Fig. 10 depicts the bounds-table access during the HBT resizing.  $HBT_1$  and  $HBT_2$  indicate the old and new tables, each of which has  $T_1$  and  $T_2$  (= $T_1$ \*2) ways, respectively. W indicates the way of a row to access. During resizing, the manager maintains two base addresses of old and new tables. It also maintains a row pointer (RowPtr) pointing to a row in the old table, splitting the table into two regions: the migrated region and the live region. If accesses fall into out-of-way in the old table ( $W \ge T_1$ ) or the migrated region (PAC < RowPtr), the new table will be accessed using the base address of the new table. Otherwise, it accesses the old table. After resizing is finished, the base address of the old HBT is cleared, and the old HBT is deallocated.

# G. Hardware Overhead

Table I summarizes the hardware overhead of AOS. To estimate the area, access time, dynamic access energy, and leakage power, we use CACTI-6.0 [32] at 45nm technology. Overall, the AOS structures incur modest overhead.

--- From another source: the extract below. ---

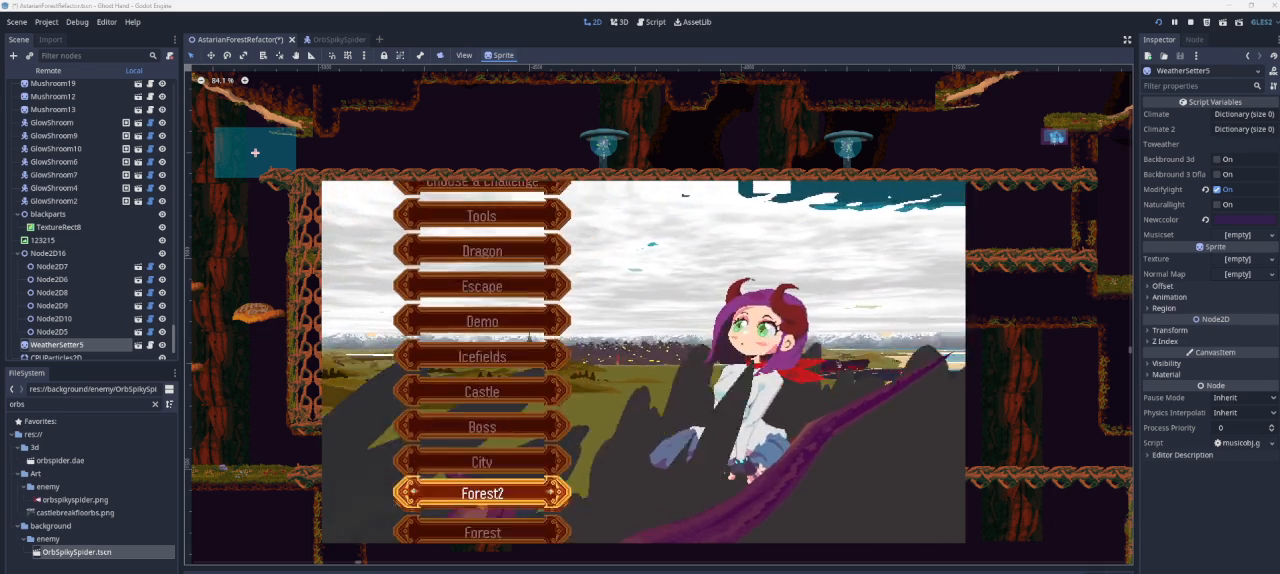
{"buttons": [], "left_stick": "center", "right_stick": "center", "events": [[400, "DPAD_DOWN", "down"], [500, "DPAD_DOWN", "up"]]}
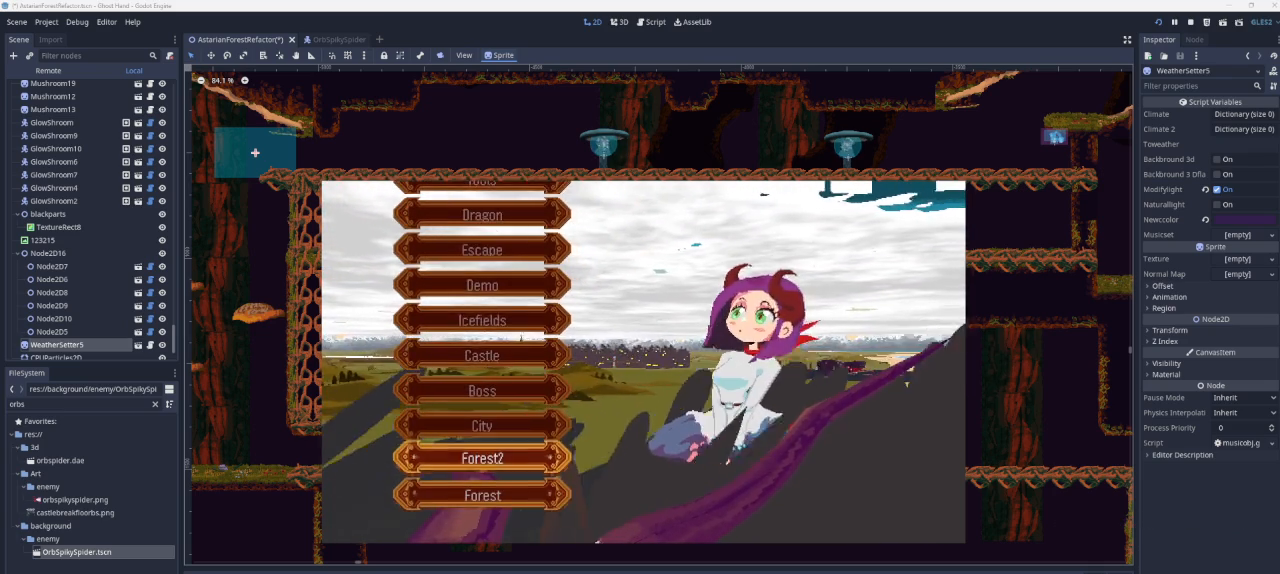
{"buttons": ["DPAD_UP"], "left_stick": "center", "right_stick": "center", "events": [[67, "SQUARE", "down"], [200, "SQUARE", "up"], [300, "DPAD_UP", "down"], [333, "DPAD_UP", "up"], [467, "DPAD_UP", "down"]]}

#### VI. DISCUSSION ON PAC COLLISIONS

In AOS, PAC collisions affect both performance and security. With a high PAC collision rate, the average number of bounds-table accesses taken to find valid bounds could increase. It may also introduce false positives by data pointers with the same PAC. In this section, we study PAC collisions using QARMA [20]. We base our approach on two assumptions: 1) the block cipher algorithm used to calculate PACs does not suffer from severe hash collisions and 2) most applications rarely maintain a large number of *active*, i.e., allocated but not yet deallocated, memory chunks.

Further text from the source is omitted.